BEGIN DATA SUPPLIED

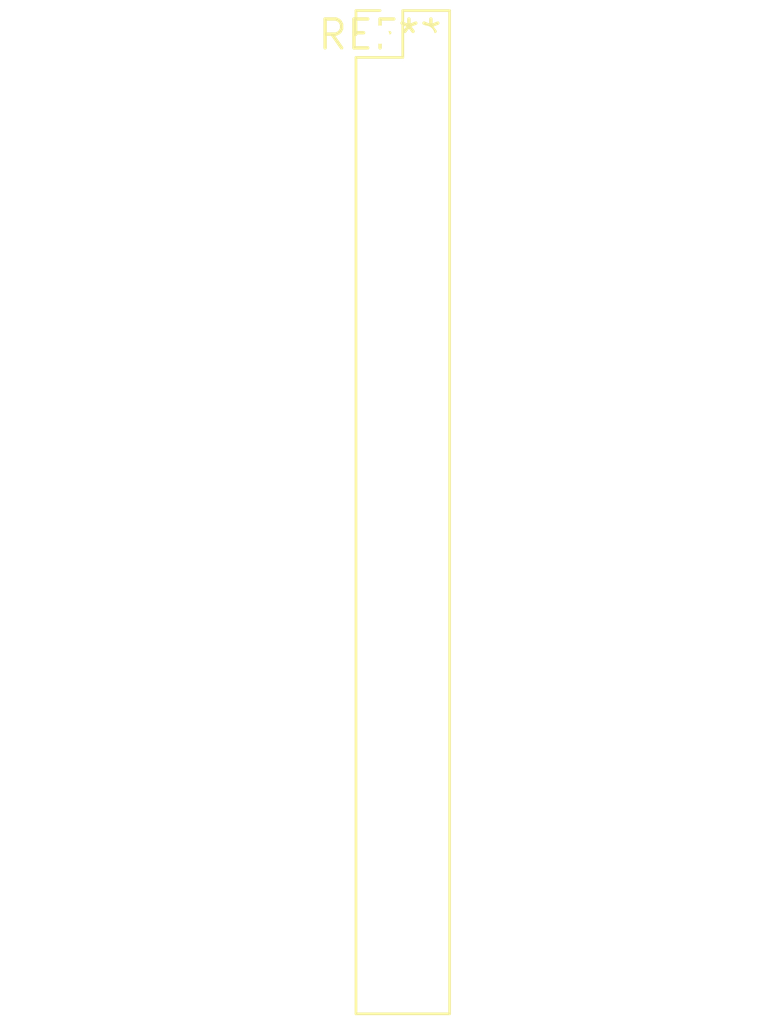
<source format=kicad_pcb>
(kicad_pcb (version 20240108) (generator pcbnew)

  (general
    (thickness 1.6)
  )

  (paper "A4")
  (layers
    (0 "F.Cu" signal)
    (31 "B.Cu" signal)
    (32 "B.Adhes" user "B.Adhesive")
    (33 "F.Adhes" user "F.Adhesive")
    (34 "B.Paste" user)
    (35 "F.Paste" user)
    (36 "B.SilkS" user "B.Silkscreen")
    (37 "F.SilkS" user "F.Silkscreen")
    (38 "B.Mask" user)
    (39 "F.Mask" user)
    (40 "Dwgs.User" user "User.Drawings")
    (41 "Cmts.User" user "User.Comments")
    (42 "Eco1.User" user "User.Eco1")
    (43 "Eco2.User" user "User.Eco2")
    (44 "Edge.Cuts" user)
    (45 "Margin" user)
    (46 "B.CrtYd" user "B.Courtyard")
    (47 "F.CrtYd" user "F.Courtyard")
    (48 "B.Fab" user)
    (49 "F.Fab" user)
    (50 "User.1" user)
    (51 "User.2" user)
    (52 "User.3" user)
    (53 "User.4" user)
    (54 "User.5" user)
    (55 "User.6" user)
    (56 "User.7" user)
    (57 "User.8" user)
    (58 "User.9" user)
  )

  (setup
    (pad_to_mask_clearance 0)
    (pcbplotparams
      (layerselection 0x00010fc_ffffffff)
      (plot_on_all_layers_selection 0x0000000_00000000)
      (disableapertmacros false)
      (usegerberextensions false)
      (usegerberattributes false)
      (usegerberadvancedattributes false)
      (creategerberjobfile false)
      (dashed_line_dash_ratio 12.000000)
      (dashed_line_gap_ratio 3.000000)
      (svgprecision 4)
      (plotframeref false)
      (viasonmask false)
      (mode 1)
      (useauxorigin false)
      (hpglpennumber 1)
      (hpglpenspeed 20)
      (hpglpendiameter 15.000000)
      (dxfpolygonmode false)
      (dxfimperialunits false)
      (dxfusepcbnewfont false)
      (psnegative false)
      (psa4output false)
      (plotreference false)
      (plotvalue false)
      (plotinvisibletext false)
      (sketchpadsonfab false)
      (subtractmaskfromsilk false)
      (outputformat 1)
      (mirror false)
      (drillshape 1)
      (scaleselection 1)
      (outputdirectory "")
    )
  )

  (net 0 "")

  (footprint "PinHeader_2x22_P2.00mm_Vertical" (layer "F.Cu") (at 0 0))

)

</source>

END DATA SUPPLIED

■ ASSIGNMENT
Every line from the one with "(pad_to_mask_clearance 0)" through the last line of the records above should be returned exactly, please, and no others.

■ RESPONSE FOR THIS EXERCISE
    (pad_to_mask_clearance 0)
    (pcbplotparams
      (layerselection 0x00010fc_ffffffff)
      (plot_on_all_layers_selection 0x0000000_00000000)
      (disableapertmacros false)
      (usegerberextensions false)
      (usegerberattributes false)
      (usegerberadvancedattributes false)
      (creategerberjobfile false)
      (dashed_line_dash_ratio 12.000000)
      (dashed_line_gap_ratio 3.000000)
      (svgprecision 4)
      (plotframeref false)
      (viasonmask false)
      (mode 1)
      (useauxorigin false)
      (hpglpennumber 1)
      (hpglpenspeed 20)
      (hpglpendiameter 15.000000)
      (dxfpolygonmode false)
      (dxfimperialunits false)
      (dxfusepcbnewfont false)
      (psnegative false)
      (psa4output false)
      (plotreference false)
      (plotvalue false)
      (plotinvisibletext false)
      (sketchpadsonfab false)
      (subtractmaskfromsilk false)
      (outputformat 1)
      (mirror false)
      (drillshape 1)
      (scaleselection 1)
      (outputdirectory "")
    )
  )

  (net 0 "")

  (footprint "PinHeader_2x22_P2.00mm_Vertical" (layer "F.Cu") (at 0 0))

)

</source>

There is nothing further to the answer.